> 原文展示:
******************************

HDU1261 大数

字串数
Time Limit: 2000/1000 MS (Java/Others) Memory Limit: 65536/32768 K (Java/Others)
Total Submission(s): 3913 Accepted Submission(s): 950

Problem Description
一个A和两个B一共可以组成三种字符串:”ABB”,”BAB”,”BBA”.
给定若干字母和它们相应的个数,计算一共可以组成多少个不同的字符串.

Input
每组测试数据分两行,第一行为n(1<=n<=26),表示不同字母的个数,第二行为n个数A1,A2,…,An(1<=Ai<=12),表示每种字母的个数.测试数据以n=0为结束.

Output
对于每一组测试数据,输出一个m,表示一共有多少种字符串.

Sample Input
2
1 2
3
2 2 2
0

Sample Output
3
90

题意：
略
题解：
求总个数为多少，可以知道结果为(a1+a2+…..an)!/(a1!a2!*a3….an!),这里直接算肯定会超过数据上限，所以必须用高精度的大数。但是直接用高精度太慢又会超时。所以我们可以先预处理一下。设sum = a1+a2+…an。那么sum！=1*2*3…sum。我们先用一个数组a储存1到sum，然后对ai！= 1*2*3*…ai其中的每一个数求和数组a里每一个数的最大公约数，然后约去，将每个ai！约分到1，最终把得到的数组a里的每个数用大数乘起来就可以了。g++下耗时46ms

#include <iostream>
#include <cstdio>
#include <cstring>
#include <algorithm>
#include <map>
#include <queue>
#include <vector>
#include <sstream>
#define f(i,a,b) for(i = a;i<=b;i++)
#define fi(i,b) for(i = a;i>=b;i--)

using namespace std;

#define LEN 500
#define MOD 10000

//定义了+ - * / % = == != >> << < > <= >= += -= *= /= %= print length pow等操作
struct INT
{
    int num[LEN],len;
    bool sign;
    inline INT(long long x = 0)
    {
        *this = x;
    }
    inline INT(const string &str)

******************************

> 数据摘录:
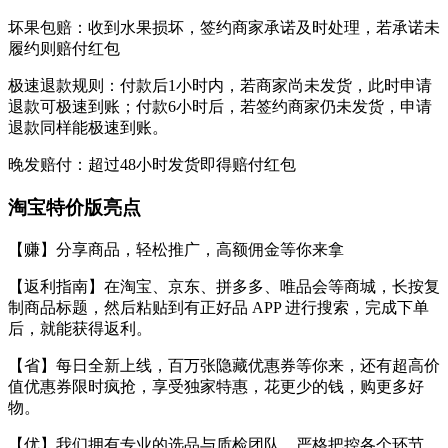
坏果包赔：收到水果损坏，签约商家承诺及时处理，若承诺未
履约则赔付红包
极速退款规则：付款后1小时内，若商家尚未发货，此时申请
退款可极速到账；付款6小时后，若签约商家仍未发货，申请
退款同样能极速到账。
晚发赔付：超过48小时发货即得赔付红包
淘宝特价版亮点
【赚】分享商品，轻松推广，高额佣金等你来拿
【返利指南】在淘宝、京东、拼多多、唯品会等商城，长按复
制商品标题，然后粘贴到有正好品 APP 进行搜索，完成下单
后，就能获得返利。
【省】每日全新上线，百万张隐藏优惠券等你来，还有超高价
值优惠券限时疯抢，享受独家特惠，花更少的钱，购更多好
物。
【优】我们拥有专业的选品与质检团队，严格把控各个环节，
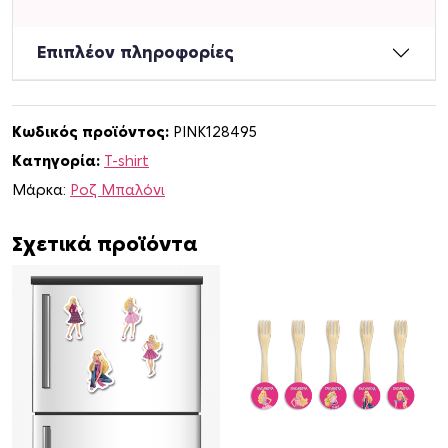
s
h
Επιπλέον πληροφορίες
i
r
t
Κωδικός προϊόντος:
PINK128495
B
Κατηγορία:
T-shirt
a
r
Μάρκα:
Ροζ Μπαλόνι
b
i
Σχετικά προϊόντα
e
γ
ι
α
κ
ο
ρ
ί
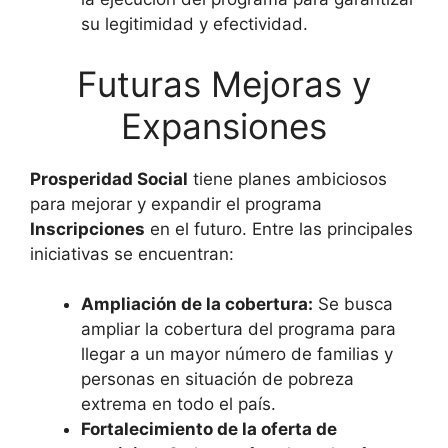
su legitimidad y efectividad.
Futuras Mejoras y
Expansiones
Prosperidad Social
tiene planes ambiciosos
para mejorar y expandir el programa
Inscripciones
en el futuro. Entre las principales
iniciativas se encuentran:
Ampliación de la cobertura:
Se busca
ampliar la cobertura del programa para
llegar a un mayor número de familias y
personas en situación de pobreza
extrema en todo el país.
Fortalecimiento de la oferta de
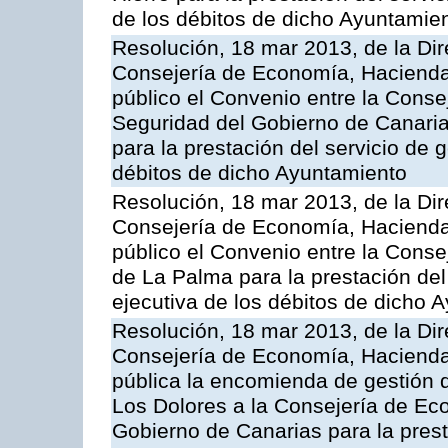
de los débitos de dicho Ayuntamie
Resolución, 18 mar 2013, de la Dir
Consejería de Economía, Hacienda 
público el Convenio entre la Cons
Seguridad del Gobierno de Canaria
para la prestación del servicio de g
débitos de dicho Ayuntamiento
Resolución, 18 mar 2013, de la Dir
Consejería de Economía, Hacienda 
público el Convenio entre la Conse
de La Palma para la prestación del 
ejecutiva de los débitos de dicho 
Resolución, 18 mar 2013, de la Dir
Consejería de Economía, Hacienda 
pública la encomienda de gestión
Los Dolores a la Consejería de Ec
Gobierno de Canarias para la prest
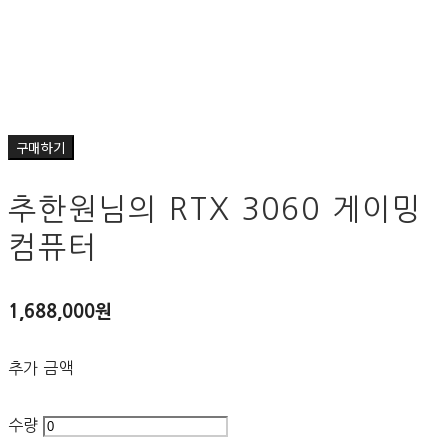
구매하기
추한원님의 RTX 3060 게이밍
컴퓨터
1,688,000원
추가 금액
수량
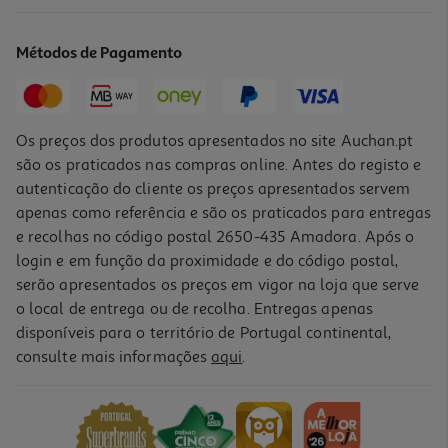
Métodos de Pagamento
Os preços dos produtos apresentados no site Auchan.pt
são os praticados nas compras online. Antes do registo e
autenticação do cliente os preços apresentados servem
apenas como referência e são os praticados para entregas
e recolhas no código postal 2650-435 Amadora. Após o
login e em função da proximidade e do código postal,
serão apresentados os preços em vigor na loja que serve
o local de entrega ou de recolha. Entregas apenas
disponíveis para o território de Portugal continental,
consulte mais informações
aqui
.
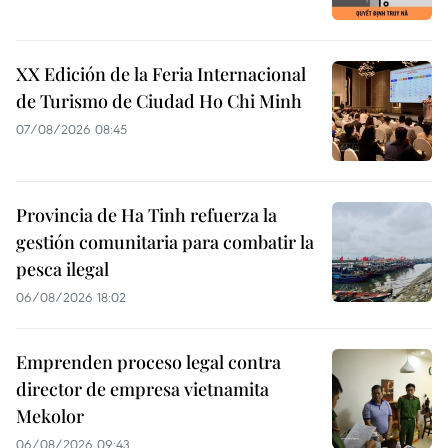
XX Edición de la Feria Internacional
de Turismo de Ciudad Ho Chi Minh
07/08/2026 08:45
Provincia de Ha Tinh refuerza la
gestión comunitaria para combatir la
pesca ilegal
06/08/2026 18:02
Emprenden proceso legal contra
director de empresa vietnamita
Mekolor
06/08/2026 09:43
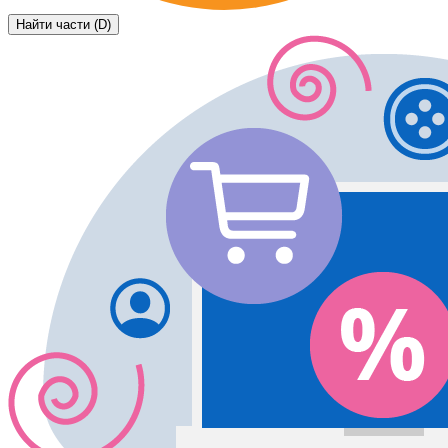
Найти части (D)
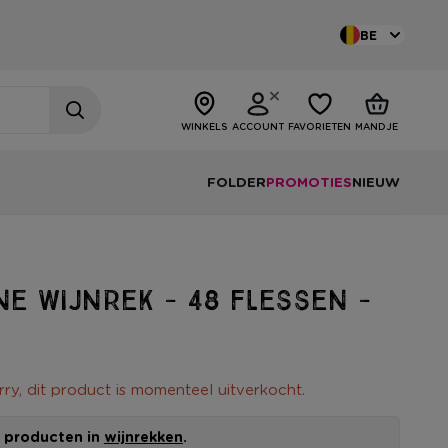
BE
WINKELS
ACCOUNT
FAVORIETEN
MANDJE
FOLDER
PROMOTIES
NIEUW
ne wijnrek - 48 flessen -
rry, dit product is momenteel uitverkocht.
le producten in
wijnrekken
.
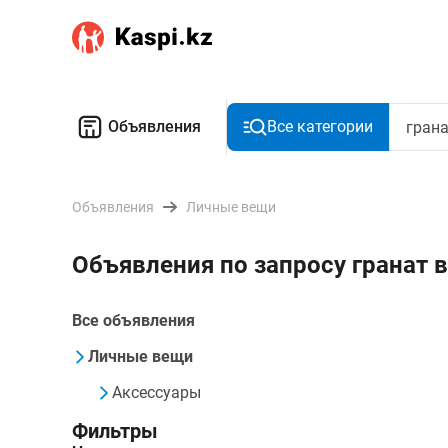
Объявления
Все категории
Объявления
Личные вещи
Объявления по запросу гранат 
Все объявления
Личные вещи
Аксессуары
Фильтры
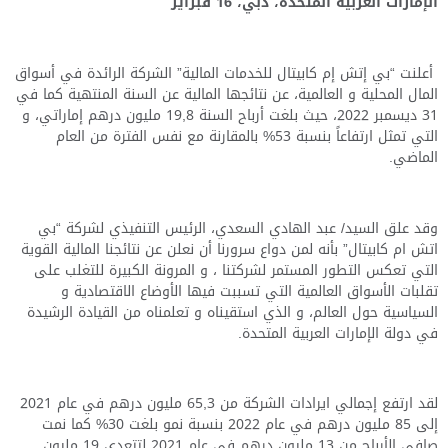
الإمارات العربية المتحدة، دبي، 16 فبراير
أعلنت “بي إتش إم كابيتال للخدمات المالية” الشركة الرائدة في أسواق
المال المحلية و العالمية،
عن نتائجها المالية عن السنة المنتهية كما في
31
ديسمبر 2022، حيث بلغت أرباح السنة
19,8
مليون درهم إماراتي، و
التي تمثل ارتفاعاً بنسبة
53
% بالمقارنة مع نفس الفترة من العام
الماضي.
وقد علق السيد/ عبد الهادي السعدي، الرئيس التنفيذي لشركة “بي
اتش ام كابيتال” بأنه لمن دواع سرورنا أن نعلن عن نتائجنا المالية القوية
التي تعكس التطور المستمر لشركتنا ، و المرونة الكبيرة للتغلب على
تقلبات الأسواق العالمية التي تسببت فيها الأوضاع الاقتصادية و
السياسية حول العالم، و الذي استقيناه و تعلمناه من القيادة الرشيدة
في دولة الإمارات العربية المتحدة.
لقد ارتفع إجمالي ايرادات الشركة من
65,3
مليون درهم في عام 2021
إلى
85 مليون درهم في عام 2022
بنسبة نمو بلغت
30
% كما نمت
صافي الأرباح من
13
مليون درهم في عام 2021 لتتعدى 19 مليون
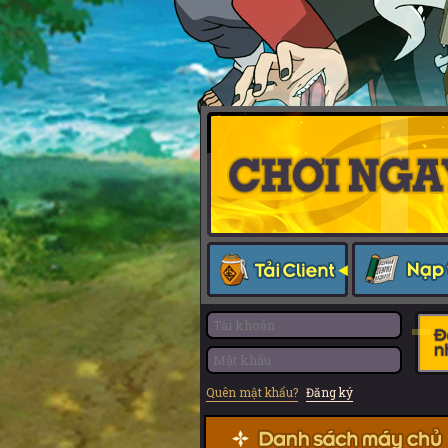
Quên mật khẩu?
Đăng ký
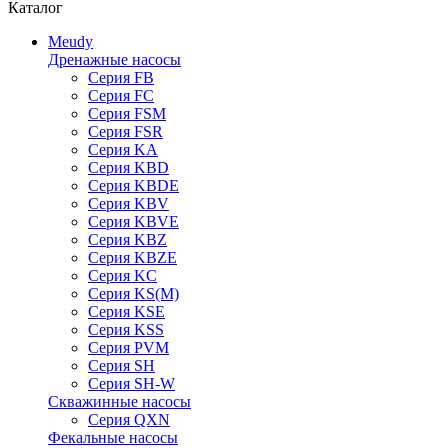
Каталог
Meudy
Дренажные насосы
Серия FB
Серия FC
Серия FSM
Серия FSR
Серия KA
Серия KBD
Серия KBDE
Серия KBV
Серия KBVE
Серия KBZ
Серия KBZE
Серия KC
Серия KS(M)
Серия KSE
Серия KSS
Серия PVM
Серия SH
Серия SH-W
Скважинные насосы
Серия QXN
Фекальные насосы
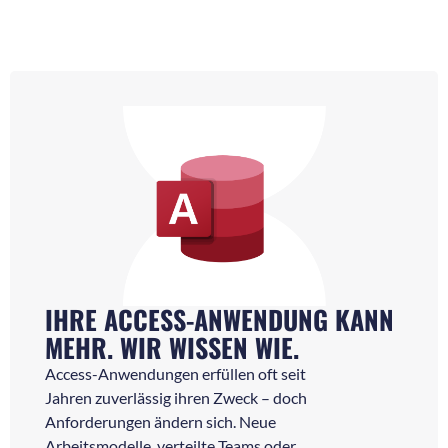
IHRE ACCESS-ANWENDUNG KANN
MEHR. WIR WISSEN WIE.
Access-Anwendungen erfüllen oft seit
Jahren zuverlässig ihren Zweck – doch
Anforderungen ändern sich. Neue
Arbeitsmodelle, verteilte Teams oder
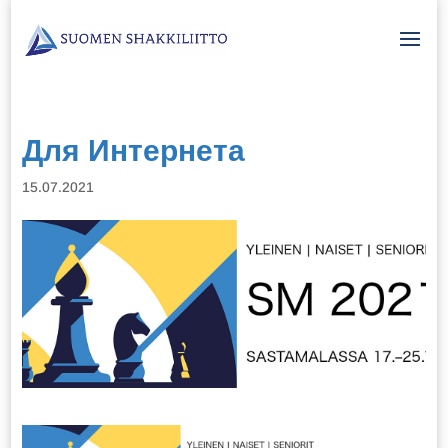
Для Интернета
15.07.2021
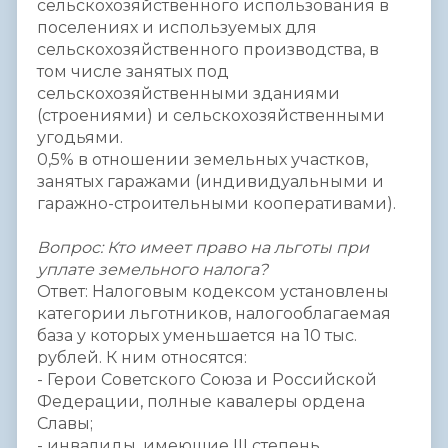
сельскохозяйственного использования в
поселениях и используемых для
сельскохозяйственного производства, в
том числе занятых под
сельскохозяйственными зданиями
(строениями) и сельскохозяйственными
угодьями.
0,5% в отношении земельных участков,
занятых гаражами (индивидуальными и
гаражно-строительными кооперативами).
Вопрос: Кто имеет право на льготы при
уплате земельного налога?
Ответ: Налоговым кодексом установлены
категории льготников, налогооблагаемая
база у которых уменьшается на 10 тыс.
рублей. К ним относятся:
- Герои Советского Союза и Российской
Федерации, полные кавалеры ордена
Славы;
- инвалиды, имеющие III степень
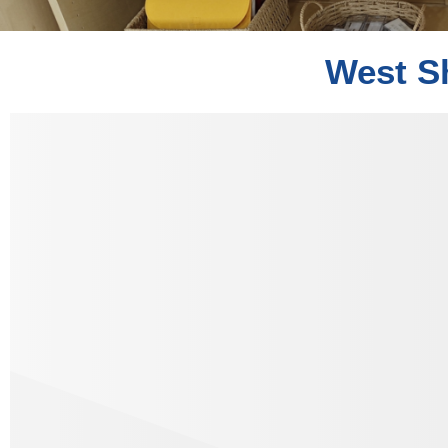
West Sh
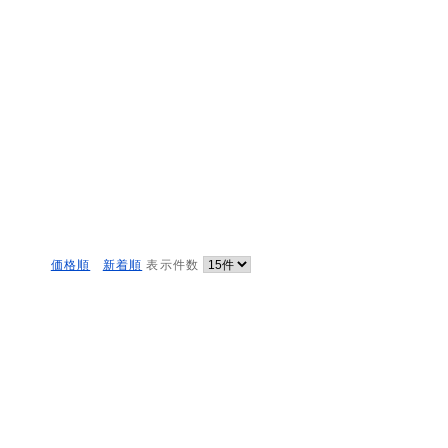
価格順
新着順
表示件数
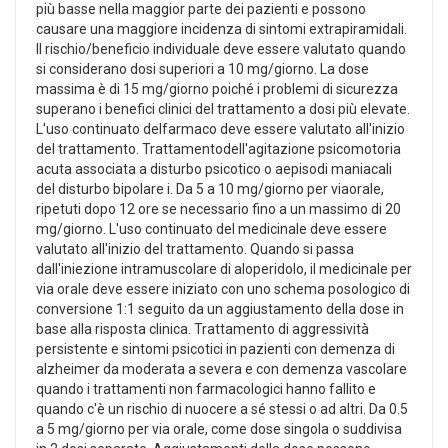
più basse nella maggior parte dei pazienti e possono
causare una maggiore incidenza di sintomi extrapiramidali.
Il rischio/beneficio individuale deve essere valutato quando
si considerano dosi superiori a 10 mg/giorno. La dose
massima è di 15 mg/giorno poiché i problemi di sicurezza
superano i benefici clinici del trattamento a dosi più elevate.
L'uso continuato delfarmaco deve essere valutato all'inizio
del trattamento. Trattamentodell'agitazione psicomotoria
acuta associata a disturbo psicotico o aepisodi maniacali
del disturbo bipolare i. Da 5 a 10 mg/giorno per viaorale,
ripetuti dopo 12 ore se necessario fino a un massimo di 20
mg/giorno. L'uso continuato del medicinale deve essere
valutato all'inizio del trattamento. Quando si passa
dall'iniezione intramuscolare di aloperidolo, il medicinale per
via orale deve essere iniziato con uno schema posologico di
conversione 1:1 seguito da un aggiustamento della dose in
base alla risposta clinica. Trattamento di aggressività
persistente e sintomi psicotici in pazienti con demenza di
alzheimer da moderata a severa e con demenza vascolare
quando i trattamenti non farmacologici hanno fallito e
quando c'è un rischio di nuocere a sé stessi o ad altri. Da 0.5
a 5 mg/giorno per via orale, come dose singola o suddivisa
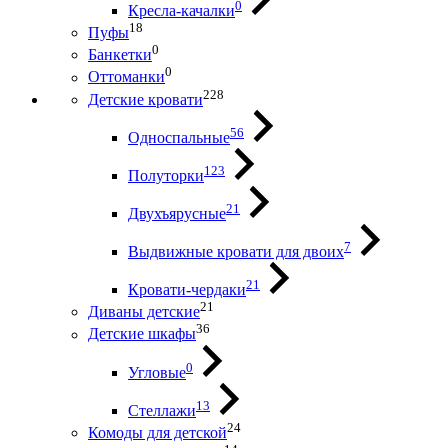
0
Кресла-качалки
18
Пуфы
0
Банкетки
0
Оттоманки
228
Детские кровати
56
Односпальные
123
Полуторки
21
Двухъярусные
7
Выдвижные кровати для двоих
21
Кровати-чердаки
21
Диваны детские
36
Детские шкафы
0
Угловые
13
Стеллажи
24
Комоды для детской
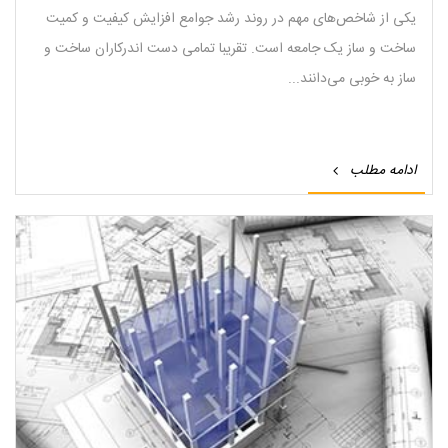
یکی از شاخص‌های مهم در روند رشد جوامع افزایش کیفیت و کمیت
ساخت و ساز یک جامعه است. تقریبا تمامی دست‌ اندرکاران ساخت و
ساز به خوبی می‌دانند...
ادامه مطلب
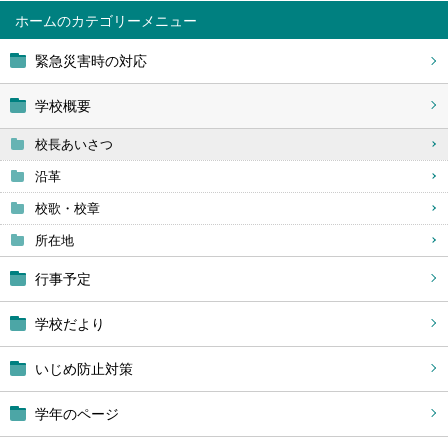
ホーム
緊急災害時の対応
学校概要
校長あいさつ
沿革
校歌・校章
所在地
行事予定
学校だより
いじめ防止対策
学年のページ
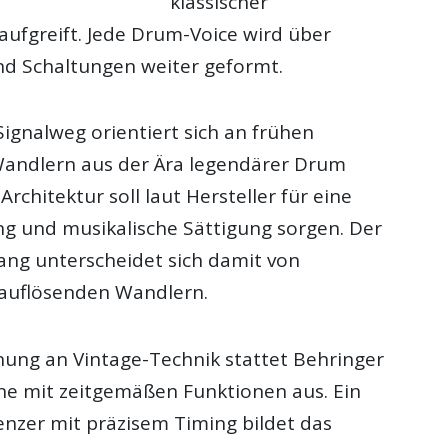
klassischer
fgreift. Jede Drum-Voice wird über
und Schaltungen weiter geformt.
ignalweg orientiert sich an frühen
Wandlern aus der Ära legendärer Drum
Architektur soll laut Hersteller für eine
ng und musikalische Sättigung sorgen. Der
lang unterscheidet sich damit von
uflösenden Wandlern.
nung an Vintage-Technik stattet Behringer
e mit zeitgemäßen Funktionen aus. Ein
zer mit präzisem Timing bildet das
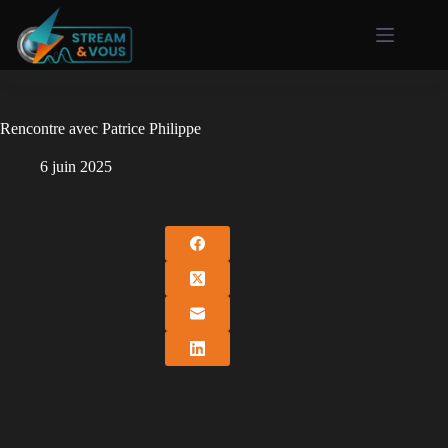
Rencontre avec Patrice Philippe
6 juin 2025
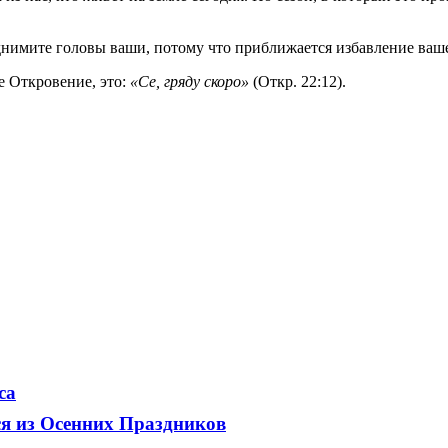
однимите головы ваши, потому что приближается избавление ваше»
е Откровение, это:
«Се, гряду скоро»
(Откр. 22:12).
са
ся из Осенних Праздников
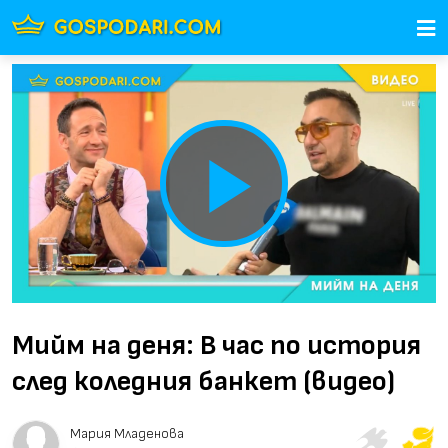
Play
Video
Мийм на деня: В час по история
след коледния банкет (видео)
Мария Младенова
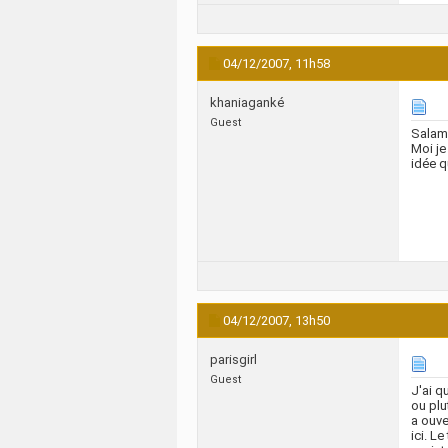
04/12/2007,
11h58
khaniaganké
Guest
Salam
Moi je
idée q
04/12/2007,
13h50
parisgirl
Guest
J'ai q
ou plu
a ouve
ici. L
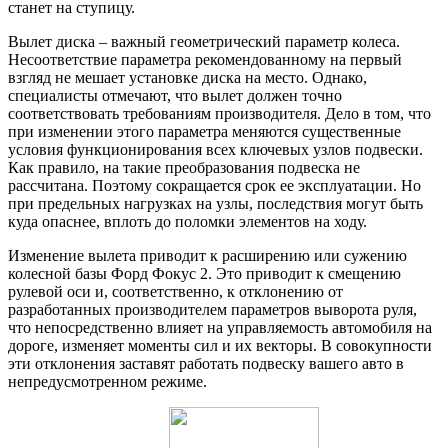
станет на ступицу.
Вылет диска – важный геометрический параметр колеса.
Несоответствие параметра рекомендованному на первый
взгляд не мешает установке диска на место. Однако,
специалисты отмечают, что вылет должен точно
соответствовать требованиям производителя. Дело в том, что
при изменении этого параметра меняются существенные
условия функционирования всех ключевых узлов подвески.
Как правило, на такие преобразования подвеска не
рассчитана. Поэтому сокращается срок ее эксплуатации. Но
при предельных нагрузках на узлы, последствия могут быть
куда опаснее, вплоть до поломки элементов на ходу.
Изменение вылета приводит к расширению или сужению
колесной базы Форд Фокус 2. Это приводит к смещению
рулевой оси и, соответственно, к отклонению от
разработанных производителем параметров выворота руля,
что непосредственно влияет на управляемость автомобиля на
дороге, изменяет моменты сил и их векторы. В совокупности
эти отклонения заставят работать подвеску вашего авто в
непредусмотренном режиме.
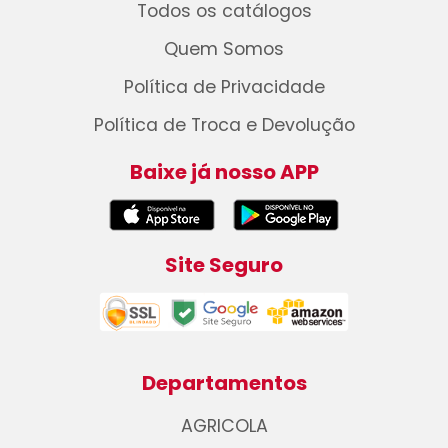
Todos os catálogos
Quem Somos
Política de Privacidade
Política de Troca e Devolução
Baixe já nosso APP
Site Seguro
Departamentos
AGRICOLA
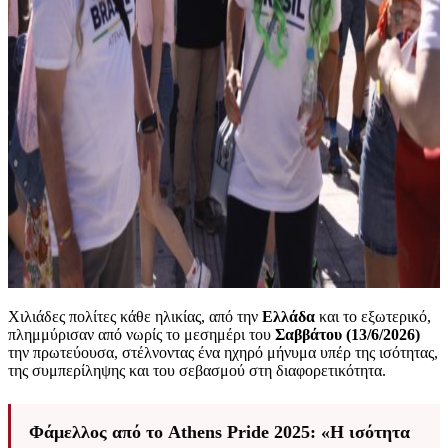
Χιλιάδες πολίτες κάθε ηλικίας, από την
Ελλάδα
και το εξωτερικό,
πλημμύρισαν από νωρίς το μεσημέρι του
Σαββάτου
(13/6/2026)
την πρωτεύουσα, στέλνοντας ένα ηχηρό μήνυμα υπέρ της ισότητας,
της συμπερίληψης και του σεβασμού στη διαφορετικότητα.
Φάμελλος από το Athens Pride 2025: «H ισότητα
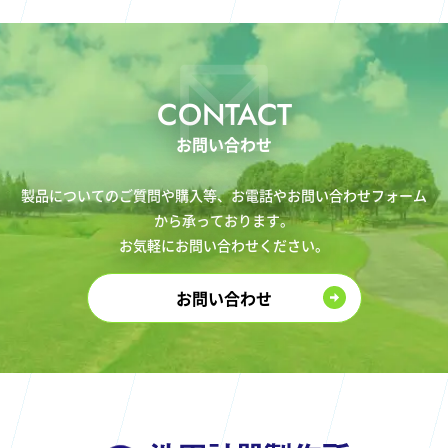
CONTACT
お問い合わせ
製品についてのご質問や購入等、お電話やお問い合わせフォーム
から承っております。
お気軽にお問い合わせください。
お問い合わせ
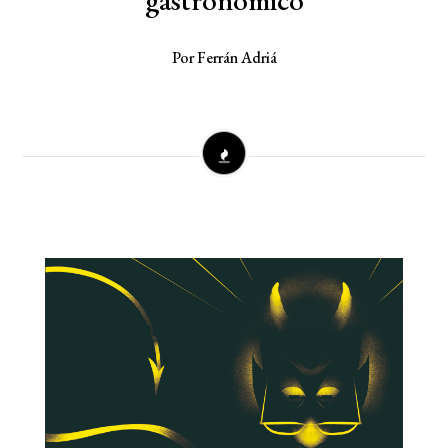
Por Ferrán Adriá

******************************

> 任务说明:
A: 能否把字串数题解中从“#include <iostream>”到“for(i = a;i<=b;i++)”这一段逐字抄写下来？
B: 根据字串数题解回答：
(i) 每种字母的个数Ai的取值范围是什么？
(ii) 样例输出的第二个数是多少？
(iii) 题解所述方法在g++下耗时多少？

> 参考答案:
A:
#include <iostream>
#include <cstdio>
#include <cstring>
#include <algorithm>
#include <map>
#include <queue>
#include <vector>
#include <sstream>
#define f(i,a,b) for(i = a;i<=b;i++)

B:
(i) 1<=Ai<=12
(ii) 90
(iii) 46ms